当前位置: 首页 > news >正文

DeepSeek R1 部署笔记(个人无框架部署,缓慢更新中)

部署相关

新电脑显卡 4060Ti 8G
准备部署 DeepSeek-R1-Distill-Llama-8B

环境搭建

通过 nvidia-smi 查询得知CUDA 12.7 ,装了anaconda

创建了环境,安装依赖
发现国外的网站有点慢,想换个镜像


pip install torch torchvision torchaudio --index-url https://download.pytorch.org/whl/cu118  # CUDA版本,这里用的是118版本,还是121以上版本比较好,否则无法用Flash Attention对生成过程进行加速
# pip install torch torchvision torchaudio  # CPU版本

# CUDA下载太慢,准备试试阿里云的镜像,
pip install torch==2.3.1 torchvision==0.18.1 torchaudio==2.3.1 -f https://mirrors.aliyun.com/pytorch-wheels/cu118
pip install transformers==4.37.0 accelerate sentencepiece       # 后续证明4.37 不行,会报错,使用了pip install --upgrade transformers命令升级到4.49后问题解决

# 发现比那个强个三倍吧。但是也要下一个小时,我承认我急了,直接把原文件复制到浏览器下载,五分钟就下好了
https://mirrors.aliyun.com/pytorch-wheels/cu118/torch-2.3.1%2Bcu118-cp310-cp310-win_amd64.whl

然后进入所下载的文件夹,使用pip命令进行安装
`pip install 文件名.whl`
有好几个不是断联就是下载太慢,就直接手动下载解决了 ,记得把相应的包放到运行命令的文件夹下,或者进入到相应的文件夹再执行pip命令

模型下载

准备用git lfs 命令在魔搭上下载源模型进行部署

pip install git-lfs
git lfs clone https://www.modelscope.cn/deepseek-ai/DeepSeek-R1-Distill-Llama-8B D:\PythonProject\DeepSeek_Project

发现无法下载模型文件(有人知道为什么记得告诉我),最后还是手动下载了,手动下载都下了得有一个多小时,已老实。

运行相关

简单部署使用

编写了一个简单的python脚本,进行运行python deepseek.py 命令进行运行

此处的脚本借鉴了https://blog.csdn.net/ddv_08/article/details/145412729的代码

#-*-coding:GBK -*-
from transformers import AutoModelForCausalLM, AutoTokenizer
import torch
 
model_path = "D:\PythonProject\DeepSeek_8B"  # 模型路径
device = "cuda" #if torch.cuda.is_available() else "cpu"
 
# 加载模型和分词器

tokenizer = AutoTokenizer.from_pretrained(model_path, trust_remote_code=True)
model = AutoModelForCausalLM.from_pretrained(
    model_path,
    trust_remote_code=True,
    torch_dtype=torch.float16
    #device_map="auto"
).to(device)



# 生成函数
def generate_response(prompt):
    messages = [{"role": "user", "content": prompt}]
    inputs = tokenizer.apply_chat_template(
        messages,
        add_generation_prompt=True,
        return_tensors="pt"

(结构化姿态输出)
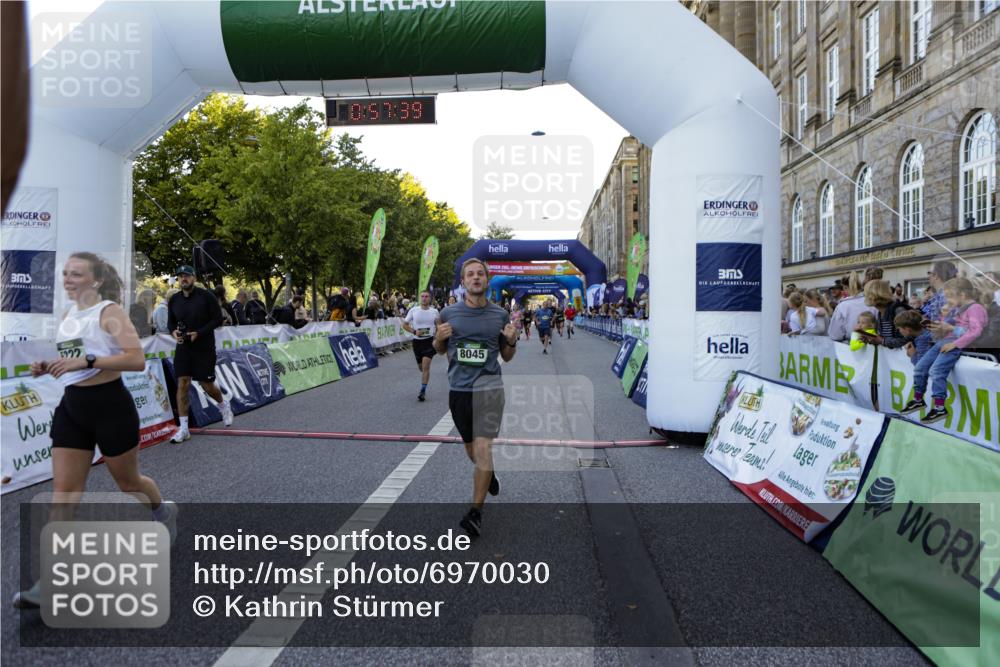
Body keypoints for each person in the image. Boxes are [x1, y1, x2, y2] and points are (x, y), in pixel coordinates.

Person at [13, 252, 177, 608]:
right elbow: (74, 358)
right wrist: (50, 365)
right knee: (64, 494)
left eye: (76, 274)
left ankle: (162, 512)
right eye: (66, 274)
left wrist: (87, 360)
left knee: (130, 483)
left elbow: (134, 359)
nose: (67, 279)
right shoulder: (68, 315)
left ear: (96, 281)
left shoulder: (109, 312)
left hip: (110, 407)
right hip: (73, 408)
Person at [434, 258, 517, 537]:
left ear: (487, 279)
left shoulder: (500, 316)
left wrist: (512, 341)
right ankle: (489, 475)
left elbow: (507, 356)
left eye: (480, 273)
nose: (475, 278)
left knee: (483, 450)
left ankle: (475, 513)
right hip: (459, 391)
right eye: (470, 274)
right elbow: (440, 350)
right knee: (472, 451)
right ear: (463, 282)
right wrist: (438, 337)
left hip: (490, 390)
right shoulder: (447, 313)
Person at [901, 278, 988, 423]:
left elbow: (975, 331)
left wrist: (956, 344)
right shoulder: (960, 309)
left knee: (936, 370)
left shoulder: (976, 309)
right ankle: (918, 399)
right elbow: (952, 325)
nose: (947, 300)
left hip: (954, 344)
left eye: (949, 296)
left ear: (962, 294)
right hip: (945, 341)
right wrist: (937, 325)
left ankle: (939, 407)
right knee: (920, 367)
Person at [167, 265, 233, 443]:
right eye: (180, 276)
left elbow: (218, 319)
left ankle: (223, 405)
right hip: (183, 347)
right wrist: (174, 333)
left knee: (207, 385)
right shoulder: (174, 300)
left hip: (204, 346)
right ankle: (184, 429)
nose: (183, 279)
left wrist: (199, 333)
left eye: (186, 276)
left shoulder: (206, 296)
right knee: (182, 383)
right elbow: (170, 323)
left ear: (193, 278)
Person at [402, 290, 439, 402]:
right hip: (417, 342)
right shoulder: (414, 310)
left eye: (426, 296)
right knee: (421, 367)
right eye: (422, 296)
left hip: (429, 342)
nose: (424, 298)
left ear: (430, 298)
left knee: (426, 367)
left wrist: (437, 337)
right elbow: (404, 324)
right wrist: (414, 331)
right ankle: (423, 379)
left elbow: (439, 326)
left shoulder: (435, 311)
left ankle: (422, 391)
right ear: (419, 298)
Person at [853, 280, 910, 350]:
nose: (864, 297)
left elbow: (908, 339)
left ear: (873, 295)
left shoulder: (898, 310)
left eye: (866, 294)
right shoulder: (880, 313)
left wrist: (881, 341)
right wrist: (872, 340)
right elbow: (885, 339)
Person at [828, 271, 876, 342]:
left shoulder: (842, 306)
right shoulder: (871, 301)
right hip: (874, 344)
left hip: (852, 346)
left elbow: (835, 335)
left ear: (844, 288)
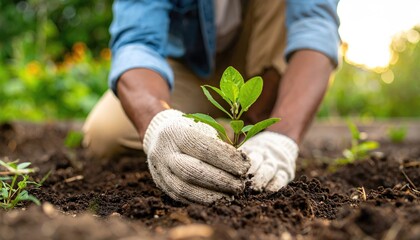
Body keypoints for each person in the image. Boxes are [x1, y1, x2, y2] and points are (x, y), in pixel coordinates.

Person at [82, 0, 340, 204]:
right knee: (108, 132)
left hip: (264, 61)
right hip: (187, 63)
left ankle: (264, 138)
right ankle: (228, 144)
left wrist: (282, 138)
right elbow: (137, 41)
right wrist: (159, 120)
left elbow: (315, 27)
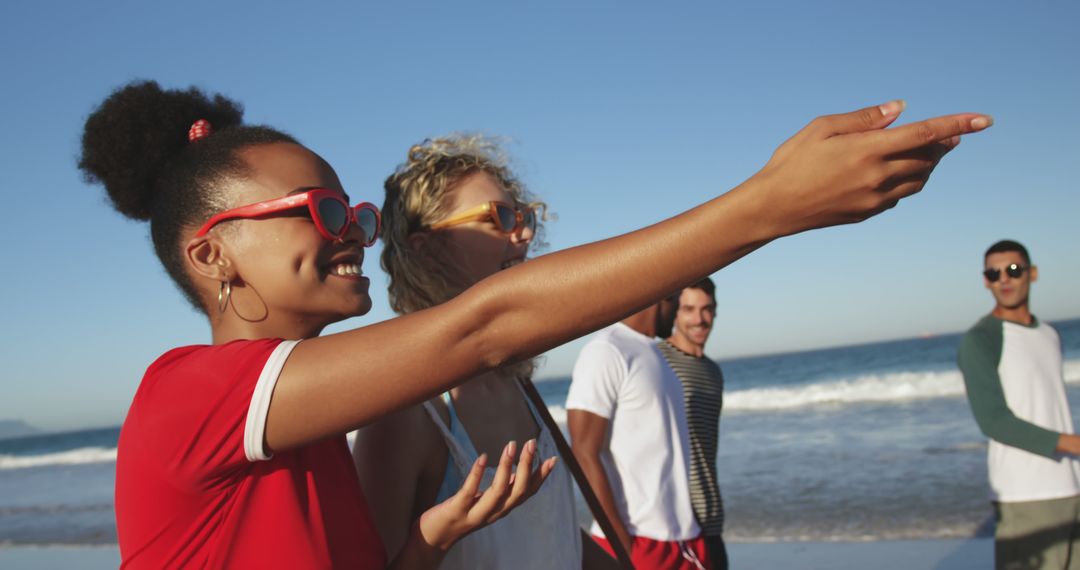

• 任务要求 A:
判断以下三项说法是否与 DeepSeek 部署笔记相符，每项回答"是"或"否"，并原样引用笔记中起决定作用的文字：(i) 作者安装的 transformers 4.37.0 版本可以正常运行；(ii) 作者的新电脑显卡是 4060Ti 8G；(iii) 作者用 git lfs clone 命令成功下载了模型文件。
• 任务要求 B:
从 DeepSeek 部署笔记停下的地方接着续写。

• 作答区 A:
(i) 否："后续证明4.37 不行,会报错"
(ii) 是："新电脑显卡 4060Ti 8G"
(iii) 否："发现无法下载模型文件"

• 作答区 B:
    ).to(device)
    
    outputs = model.generate(
        inputs,
        max_new_tokens=1000,
        do_sample=True,
        temperature=0.8,
        top_p=0.9
    )
    response = tokenizer.decode(outputs[0][len(inputs[0]):], skip_special_tokens=True)
    print(len(response))
    return response
 
# 测试对话
if __name__ == "__main__":
    while True:
        user_input = input("用户:")
        if user_input.lower() == "exit":
            break
        print("助手:", generate_response(user_input))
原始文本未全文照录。